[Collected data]
____________

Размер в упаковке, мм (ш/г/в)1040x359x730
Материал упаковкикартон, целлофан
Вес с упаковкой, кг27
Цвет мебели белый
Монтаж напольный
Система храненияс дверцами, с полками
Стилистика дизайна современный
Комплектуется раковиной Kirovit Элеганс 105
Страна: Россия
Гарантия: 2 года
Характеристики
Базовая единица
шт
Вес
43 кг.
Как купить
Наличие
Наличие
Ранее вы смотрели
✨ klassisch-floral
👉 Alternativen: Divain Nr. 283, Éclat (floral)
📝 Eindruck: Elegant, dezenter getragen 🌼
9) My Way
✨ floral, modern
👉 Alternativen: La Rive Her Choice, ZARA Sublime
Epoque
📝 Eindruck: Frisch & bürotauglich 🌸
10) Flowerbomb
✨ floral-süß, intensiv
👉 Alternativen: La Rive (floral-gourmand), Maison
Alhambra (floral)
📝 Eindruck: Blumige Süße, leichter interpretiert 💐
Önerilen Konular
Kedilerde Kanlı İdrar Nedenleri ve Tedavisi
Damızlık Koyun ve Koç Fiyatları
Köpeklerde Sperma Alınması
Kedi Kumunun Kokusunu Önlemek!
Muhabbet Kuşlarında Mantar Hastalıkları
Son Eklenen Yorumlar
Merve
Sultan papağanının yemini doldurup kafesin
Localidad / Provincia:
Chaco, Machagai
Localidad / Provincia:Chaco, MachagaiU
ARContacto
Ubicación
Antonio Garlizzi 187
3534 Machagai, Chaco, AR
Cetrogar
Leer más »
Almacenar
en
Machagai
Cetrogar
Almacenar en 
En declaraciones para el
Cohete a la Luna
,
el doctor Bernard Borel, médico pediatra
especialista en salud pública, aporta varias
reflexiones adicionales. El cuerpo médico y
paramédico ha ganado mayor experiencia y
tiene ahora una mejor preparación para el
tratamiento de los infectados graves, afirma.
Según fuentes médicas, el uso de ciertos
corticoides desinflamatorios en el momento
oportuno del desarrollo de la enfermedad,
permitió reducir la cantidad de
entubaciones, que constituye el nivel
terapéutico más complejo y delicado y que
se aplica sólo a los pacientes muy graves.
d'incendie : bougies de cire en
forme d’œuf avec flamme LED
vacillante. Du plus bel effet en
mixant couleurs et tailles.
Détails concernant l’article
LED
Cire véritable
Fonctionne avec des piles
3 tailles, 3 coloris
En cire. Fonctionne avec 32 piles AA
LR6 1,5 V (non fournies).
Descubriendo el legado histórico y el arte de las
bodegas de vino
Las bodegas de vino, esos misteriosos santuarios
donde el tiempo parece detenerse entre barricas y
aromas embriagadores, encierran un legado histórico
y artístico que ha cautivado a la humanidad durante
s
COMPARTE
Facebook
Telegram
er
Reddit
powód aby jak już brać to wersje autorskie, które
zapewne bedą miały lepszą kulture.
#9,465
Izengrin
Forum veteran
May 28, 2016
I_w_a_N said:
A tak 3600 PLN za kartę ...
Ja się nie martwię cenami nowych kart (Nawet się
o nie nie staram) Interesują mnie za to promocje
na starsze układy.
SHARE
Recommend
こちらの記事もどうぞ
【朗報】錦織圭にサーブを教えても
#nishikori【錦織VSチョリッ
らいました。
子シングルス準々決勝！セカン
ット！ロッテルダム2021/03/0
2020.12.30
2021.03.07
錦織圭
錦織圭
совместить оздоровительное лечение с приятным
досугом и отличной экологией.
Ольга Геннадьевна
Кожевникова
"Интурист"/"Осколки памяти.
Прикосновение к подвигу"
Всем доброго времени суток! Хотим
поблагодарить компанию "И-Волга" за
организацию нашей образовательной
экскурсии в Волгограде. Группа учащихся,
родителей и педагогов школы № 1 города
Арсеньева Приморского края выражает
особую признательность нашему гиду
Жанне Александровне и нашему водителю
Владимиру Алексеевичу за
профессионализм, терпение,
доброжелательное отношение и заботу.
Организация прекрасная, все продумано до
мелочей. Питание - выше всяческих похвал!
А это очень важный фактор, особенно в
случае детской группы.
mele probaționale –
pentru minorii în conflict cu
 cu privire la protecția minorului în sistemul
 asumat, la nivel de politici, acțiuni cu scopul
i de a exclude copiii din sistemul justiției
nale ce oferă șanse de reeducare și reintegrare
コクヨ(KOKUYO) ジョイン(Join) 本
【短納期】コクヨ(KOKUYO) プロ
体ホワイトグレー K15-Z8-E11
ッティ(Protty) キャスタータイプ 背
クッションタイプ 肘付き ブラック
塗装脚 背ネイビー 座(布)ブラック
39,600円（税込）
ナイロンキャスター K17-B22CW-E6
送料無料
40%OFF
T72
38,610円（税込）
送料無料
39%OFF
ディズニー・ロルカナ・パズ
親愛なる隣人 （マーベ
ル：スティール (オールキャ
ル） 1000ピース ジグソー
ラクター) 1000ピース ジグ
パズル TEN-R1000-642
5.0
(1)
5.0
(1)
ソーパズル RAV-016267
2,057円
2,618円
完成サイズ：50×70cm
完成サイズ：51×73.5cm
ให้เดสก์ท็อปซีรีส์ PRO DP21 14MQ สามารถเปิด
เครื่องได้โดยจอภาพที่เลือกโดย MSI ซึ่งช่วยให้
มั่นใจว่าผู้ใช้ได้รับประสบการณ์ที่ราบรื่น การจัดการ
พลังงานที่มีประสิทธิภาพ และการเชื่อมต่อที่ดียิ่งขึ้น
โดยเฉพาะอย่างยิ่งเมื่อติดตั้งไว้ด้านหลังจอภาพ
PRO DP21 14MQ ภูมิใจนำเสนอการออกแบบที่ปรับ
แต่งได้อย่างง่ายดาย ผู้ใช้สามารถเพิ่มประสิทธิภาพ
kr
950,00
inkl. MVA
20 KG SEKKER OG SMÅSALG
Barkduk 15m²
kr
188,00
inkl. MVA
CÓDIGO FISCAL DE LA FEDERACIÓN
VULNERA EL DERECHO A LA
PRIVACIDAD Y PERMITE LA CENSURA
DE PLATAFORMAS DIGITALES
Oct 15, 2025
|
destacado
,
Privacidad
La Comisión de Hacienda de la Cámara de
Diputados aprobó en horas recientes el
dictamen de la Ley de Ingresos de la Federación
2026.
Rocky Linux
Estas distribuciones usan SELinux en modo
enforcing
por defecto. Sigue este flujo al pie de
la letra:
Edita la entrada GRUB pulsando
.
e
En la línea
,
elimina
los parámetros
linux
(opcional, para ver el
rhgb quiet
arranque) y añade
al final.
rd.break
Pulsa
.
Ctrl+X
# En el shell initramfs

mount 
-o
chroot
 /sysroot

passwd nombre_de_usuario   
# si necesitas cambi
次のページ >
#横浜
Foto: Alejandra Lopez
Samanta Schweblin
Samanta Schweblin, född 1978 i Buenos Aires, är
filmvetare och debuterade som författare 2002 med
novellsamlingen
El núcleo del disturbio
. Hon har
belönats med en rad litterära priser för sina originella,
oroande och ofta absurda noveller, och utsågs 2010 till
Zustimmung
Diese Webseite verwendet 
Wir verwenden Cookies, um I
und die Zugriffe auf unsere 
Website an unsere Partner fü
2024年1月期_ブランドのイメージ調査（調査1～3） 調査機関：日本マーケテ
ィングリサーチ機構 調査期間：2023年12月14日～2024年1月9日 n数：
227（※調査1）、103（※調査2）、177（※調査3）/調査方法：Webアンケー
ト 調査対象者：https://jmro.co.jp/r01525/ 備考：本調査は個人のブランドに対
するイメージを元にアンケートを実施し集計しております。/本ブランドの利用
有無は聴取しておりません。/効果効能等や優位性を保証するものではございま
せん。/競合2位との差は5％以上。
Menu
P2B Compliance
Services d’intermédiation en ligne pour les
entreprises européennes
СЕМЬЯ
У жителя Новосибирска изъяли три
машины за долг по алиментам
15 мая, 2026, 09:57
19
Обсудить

____________

→ JOB ITEM
Give the data back in full, exactly as written.

→ ANSWER SPACE
Размер в упаковке, мм (ш/г/в)1040x359x730
Материал упаковкикартон, целлофан
Вес с упаковкой, кг27
Цвет мебели белый
Монтаж напольный
Система храненияс дверцами, с полками
Стилистика дизайна современный
Комплектуется раковиной Kirovit Элеганс 105
Страна: Россия
Гарантия: 2 года
Характеристики
Базовая единица
шт
Вес
43 кг.
Как купить
Наличие
Наличие
Ранее вы смотрели
✨ klassisch-floral
👉 Alternativen: Divain Nr. 283, Éclat (floral)
📝 Eindruck: Elegant, dezenter getragen 🌼
9) My Way
✨ floral, modern
👉 Alternativen: La Rive Her Choice, ZARA Sublime
Epoque
📝 Eindruck: Frisch & bürotauglich 🌸
10) Flowerbomb
✨ floral-süß, intensiv
👉 Alternativen: La Rive (floral-gourmand), Maison
Alhambra (floral)
📝 Eindruck: Blumige Süße, leichter interpretiert 💐
Önerilen Konular
Kedilerde Kanlı İdrar Nedenleri ve Tedavisi
Damızlık Koyun ve Koç Fiyatları
Köpeklerde Sperma Alınması
Kedi Kumunun Kokusunu Önlemek!
Muhabbet Kuşlarında Mantar Hastalıkları
Son Eklenen Yorumlar
Merve
Sultan papağanının yemini doldurup kafesin
Localidad / Provincia:
Chaco, Machagai
Localidad / Provincia:Chaco, MachagaiU
ARContacto
Ubicación
Antonio Garlizzi 187
3534 Machagai, Chaco, AR
Cetrogar
Leer más »
Almacenar
en
Machagai
Cetrogar
Almacenar en 
En declaraciones para el
Cohete a la Luna
,
el doctor Bernard Borel, médico pediatra
especialista en salud pública, aporta varias
reflexiones adicionales. El cuerpo médico y
paramédico ha ganado mayor experiencia y
tiene ahora una mejor preparación para el
tratamiento de los infectados graves, afirma.
Según fuentes médicas, el uso de ciertos
corticoides desinflamatorios en el momento
oportuno del desarrollo de la enfermedad,
permitió reducir la cantidad de
entubaciones, que constituye el nivel
terapéutico más complejo y delicado y que
se aplica sólo a los pacientes muy graves.
d'incendie : bougies de cire en
forme d’œuf avec flamme LED
vacillante. Du plus bel effet en
mixant couleurs et tailles.
Détails concernant l’article
LED
Cire véritable
Fonctionne avec des piles
3 tailles, 3 coloris
En cire. Fonctionne avec 32 piles AA
LR6 1,5 V (non fournies).
Descubriendo el legado histórico y el arte de las
bodegas de vino
Las bodegas de vino, esos misteriosos santuarios
donde el tiempo parece detenerse entre barricas y
aromas embriagadores, encierran un legado histórico
y artístico que ha cautivado a la humanidad durante
s
COMPARTE
Facebook
Telegram
er
Reddit
powód aby jak już brać to wersje autorskie, które
zapewne bedą miały lepszą kulture.
#9,465
Izengrin
Forum veteran
May 28, 2016
I_w_a_N said:
A tak 3600 PLN za kartę ...
Ja się nie martwię cenami nowych kart (Nawet się
o nie nie staram) Interesują mnie za to promocje
na starsze układy.
SHARE
Recommend
こちらの記事もどうぞ
【朗報】錦織圭にサーブを教えても
#nishikori【錦織VSチョリッ
らいました。
子シングルス準々決勝！セカン
ット！ロッテルダム2021/03/0
2020.12.30
2021.03.07
錦織圭
錦織圭
совместить оздоровительное лечение с приятным
досугом и отличной экологией.
Ольга Геннадьевна
Кожевникова
"Интурист"/"Осколки памяти.
Прикосновение к подвигу"
Всем доброго времени суток! Хотим
поблагодарить компанию "И-Волга" за
организацию нашей образовательной
экскурсии в Волгограде. Группа учащихся,
родителей и педагогов школы № 1 города
Арсеньева Приморского края выражает
особую признательность нашему гиду
Жанне Александровне и нашему водителю
Владимиру Алексеевичу за
профессионализм, терпение,
доброжелательное отношение и заботу.
Организация прекрасная, все продумано до
мелочей. Питание - выше всяческих похвал!
А это очень важный фактор, особенно в
случае детской группы.
mele probaționale –
pentru minorii în conflict cu
 cu privire la protecția minorului în sistemul
 asumat, la nivel de politici, acțiuni cu scopul
i de a exclude copiii din sistemul justiției
nale ce oferă șanse de reeducare și reintegrare
コクヨ(KOKUYO) ジョイン(Join) 本
【短納期】コクヨ(KOKUYO) プロ
体ホワイトグレー K15-Z8-E11
ッティ(Protty) キャスタータイプ 背
クッションタイプ 肘付き ブラック
塗装脚 背ネイビー 座(布)ブラック
39,600円（税込）
ナイロンキャスター K17-B22CW-E6
送料無料
40%OFF
T72
38,610円（税込）
送料無料
39%OFF
ディズニー・ロルカナ・パズ
親愛なる隣人 （マーベ
ル：スティール (オールキャ
ル） 1000ピース ジグソー
ラクター) 1000ピース ジグ
パズル TEN-R1000-642
5.0
(1)
5.0
(1)
ソーパズル RAV-016267
2,057円
2,618円
完成サイズ：50×70cm
完成サイズ：51×73.5cm
ให้เดสก์ท็อปซีรีส์ PRO DP21 14MQ สามารถเปิด
เครื่องได้โดยจอภาพที่เลือกโดย MSI ซึ่งช่วยให้
มั่นใจว่าผู้ใช้ได้รับประสบการณ์ที่ราบรื่น การจัดการ
พลังงานที่มีประสิทธิภาพ และการเชื่อมต่อที่ดียิ่งขึ้น
โดยเฉพาะอย่างยิ่งเมื่อติดตั้งไว้ด้านหลังจอภาพ
PRO DP21 14MQ ภูมิใจนำเสนอการออกแบบที่ปรับ
แต่งได้อย่างง่ายดาย ผู้ใช้สามารถเพิ่มประสิทธิภาพ
kr
950,00
inkl. MVA
20 KG SEKKER OG SMÅSALG
Barkduk 15m²
kr
188,00
inkl. MVA
CÓDIGO FISCAL DE LA FEDERACIÓN
VULNERA EL DERECHO A LA
PRIVACIDAD Y PERMITE LA CENSURA
DE PLATAFORMAS DIGITALES
Oct 15, 2025
|
destacado
,
Privacidad
La Comisión de Hacienda de la Cámara de
Diputados aprobó en horas recientes el
dictamen de la Ley de Ingresos de la Federación
2026.
Rocky Linux
Estas distribuciones usan SELinux en modo
enforcing
por defecto. Sigue este flujo al pie de
la letra:
Edita la entrada GRUB pulsando
.
e
En la línea
,
elimina
los parámetros
linux
(opcional, para ver el
rhgb quiet
arranque) y añade
al final.
rd.break
Pulsa
.
Ctrl+X
# En el shell initramfs

mount 
-o
chroot
 /sysroot

passwd nombre_de_usuario   
# si necesitas cambi
次のページ >
#横浜
Foto: Alejandra Lopez
Samanta Schweblin
Samanta Schweblin, född 1978 i Buenos Aires, är
filmvetare och debuterade som författare 2002 med
novellsamlingen
El núcleo del disturbio
. Hon har
belönats med en rad litterära priser för sina originella,
oroande och ofta absurda noveller, och utsågs 2010 till
Zustimmung
Diese Webseite verwendet 
Wir verwenden Cookies, um I
und die Zugriffe auf unsere 
Website an unsere Partner fü
2024年1月期_ブランドのイメージ調査（調査1～3） 調査機関：日本マーケテ
ィングリサーチ機構 調査期間：2023年12月14日～2024年1月9日 n数：
227（※調査1）、103（※調査2）、177（※調査3）/調査方法：Webアンケー
ト 調査対象者：https://jmro.co.jp/r01525/ 備考：本調査は個人のブランドに対
するイメージを元にアンケートを実施し集計しております。/本ブランドの利用
有無は聴取しておりません。/効果効能等や優位性を保証するものではございま
せん。/競合2位との差は5％以上。
Menu
P2B Compliance
Services d’intermédiation en ligne pour les
entreprises européennes
СЕМЬЯ
У жителя Новосибирска изъяли три
машины за долг по алиментам
15 мая, 2026, 09:57
19
Обсудить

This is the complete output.